Both automated and semi-automated approaches were explored for segmenting primary oropharyngeal squamous cell carcinoma tumors from MR images41. A 3D U-Net was used in both instances. The median DSC for the fully-automated technique was 0.55. Much better results were found from a semi-automated approach in which the tumors were first manually located within a bounding box before the automated segmentation; this yielded a median DSC of 0.74. However, this semi-automated step trades accuracy for the additional time commitment of manually creating a bounding box around the entire tumor volume. Also, MR images have superior soft-tissue contrast compared to the CT images used in the current work.

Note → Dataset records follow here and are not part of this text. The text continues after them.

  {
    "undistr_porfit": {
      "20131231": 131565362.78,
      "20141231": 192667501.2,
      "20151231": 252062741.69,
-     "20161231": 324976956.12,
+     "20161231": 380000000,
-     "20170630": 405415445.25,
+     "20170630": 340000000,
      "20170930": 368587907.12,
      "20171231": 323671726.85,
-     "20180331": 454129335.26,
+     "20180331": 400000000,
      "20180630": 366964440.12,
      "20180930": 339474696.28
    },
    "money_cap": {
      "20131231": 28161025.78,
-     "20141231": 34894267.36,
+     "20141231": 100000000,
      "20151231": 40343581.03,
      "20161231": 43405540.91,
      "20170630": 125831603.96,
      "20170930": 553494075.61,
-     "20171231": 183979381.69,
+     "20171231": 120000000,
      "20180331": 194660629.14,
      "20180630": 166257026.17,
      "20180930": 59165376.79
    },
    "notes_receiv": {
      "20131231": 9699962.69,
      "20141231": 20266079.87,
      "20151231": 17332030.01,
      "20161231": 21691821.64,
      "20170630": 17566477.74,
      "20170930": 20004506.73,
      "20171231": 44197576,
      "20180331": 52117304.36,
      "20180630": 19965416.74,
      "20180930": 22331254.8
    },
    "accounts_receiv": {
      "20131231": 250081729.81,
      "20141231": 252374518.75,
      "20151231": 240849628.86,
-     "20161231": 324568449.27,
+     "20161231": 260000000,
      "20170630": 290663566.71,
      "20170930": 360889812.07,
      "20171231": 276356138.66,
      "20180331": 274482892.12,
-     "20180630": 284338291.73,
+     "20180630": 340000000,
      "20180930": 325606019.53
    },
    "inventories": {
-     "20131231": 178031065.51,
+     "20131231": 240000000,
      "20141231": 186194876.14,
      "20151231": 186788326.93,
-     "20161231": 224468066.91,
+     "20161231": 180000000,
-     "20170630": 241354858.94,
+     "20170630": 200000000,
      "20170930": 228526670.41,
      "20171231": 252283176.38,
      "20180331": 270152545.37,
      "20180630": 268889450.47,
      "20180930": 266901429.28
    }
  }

For CT-only segmentation, Mei et al. developed a custom 2.5D U-Net-like architecture as part of a challenge for the MICCAI 2019 annual conference. This model added attention modules and project and excite blocks18, and was trained on CT images from nasopharyngeal cancer patients (which often are better defined on CT than many of the tumors in the current work), with the use of contrast enhancement not reported. Overall, they achieved a median DSC of 0.65, compared to the median DSC of 0.70 in the current work.

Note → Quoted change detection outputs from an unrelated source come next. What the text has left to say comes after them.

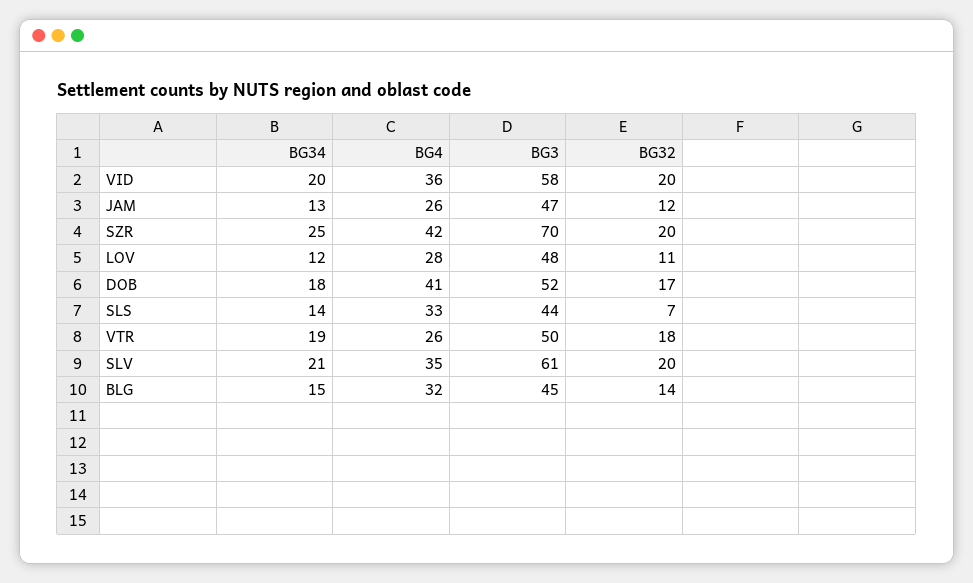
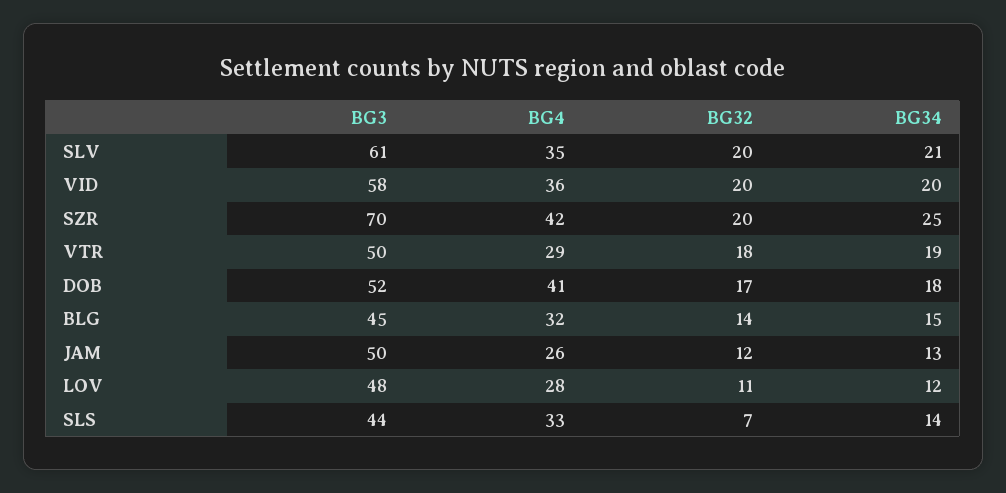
  {
    "BG34": {
      "VID": 20,
      "JAM": 13,
      "SZR": 25,
      "LOV": 12,
      "DOB": 18,
      "SLS": 14,
      "VTR": 19,
      "SLV": 21,
      "BLG": 15
    },
    "BG4": {
      "VID": 36,
      "JAM": 26,
      "SZR": 42,
      "LOV": 28,
      "DOB": 41,
      "SLS": 33,
-     "VTR": 26,
+     "VTR": 29,
      "SLV": 35,
      "BLG": 32
    },
    "BG3": {
      "VID": 58,
-     "JAM": 47,
+     "JAM": 50,
      "SZR": 70,
      "LOV": 48,
      "DOB": 52,
      "SLS": 44,
      "VTR": 50,
      "SLV": 61,
      "BLG": 45
    },
    "BG32": {
      "VID": 20,
      "JAM": 12,
      "SZR": 20,
      "LOV": 11,
      "DOB": 17,
      "SLS": 7,
      "VTR": 18,
      "SLV": 20,
      "BLG": 14
    }
  }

These results underscore the difficulty of GTV autosegmentation in the HN region. Although other fully-automated clinical target delineation algorithms routinely achieve high DSC scores and perform well in clinical acceptability tests, robust fully-automated GTV segmentation remains elusive14. At present, higher-performing GTV delineation (DSC > 0.7) has been conducted with either orthogonal imaging modalities such as PET and MR, or manual intervention such as drawing bounding boxes. In addition, most approaches are limited in scope and restricted to only a particular tumor stage and/or a specific HN cancer. As such, they are not directly comparable to an approach for GTV delineation in late-stage, palliative HN cancers. Therefore, it may be concluded that current deep learning algorithms are not capable of the fully-automated GTV delineation needed to aid LMICs in palliative HN treatment planning.

Physician variability

Finally, significant intra- and inter-observer variability in GTV delineation for HN cancer has been observed even among experienced treatment staff and with orthogonal imaging modalities42,43,44. A recent study comparing HN GTV delineations on MR of 26 experienced radiation oncologists showed mean DSC as low as 0.67 and 0.60 for primary and nodal targets, respectively45. Direct comparison with human performance is difficult as physicians typically have the advantage of multiple imaging modalities such as MR. However, it is worth highlighting that our results for primary GTV are competitive with human performance despite being CT-only. There may even be examples where structures identified as tumor by our models were not contoured by the physicians, although we do not have the longitudinal data to further investigate these palliative plans. Future research should consider the impact of these noisy datasets on autocontouring model generalizability.

Conclusion

Automated GTV segmentation of palliative HN tumors using only CT could lead to significant time savings in resource-limited settings, but most research has focused instead on multi-modality images or small, well-contained tumors that are not applicable to LMICs. Therefore, the current work evaluated five approaches to GTV autocontouring that required only CT scans. Overall, results were not sufficiently robust for clinical implementation, with median DSC ≤ 0.7 for all approaches. However, the results of this CT-only HN GTV autocontouring work are competitive with values reported in the literature using more information-rich, multi-modality imaging techniques and less challenging datasets; thus, our approaches show promise for future research.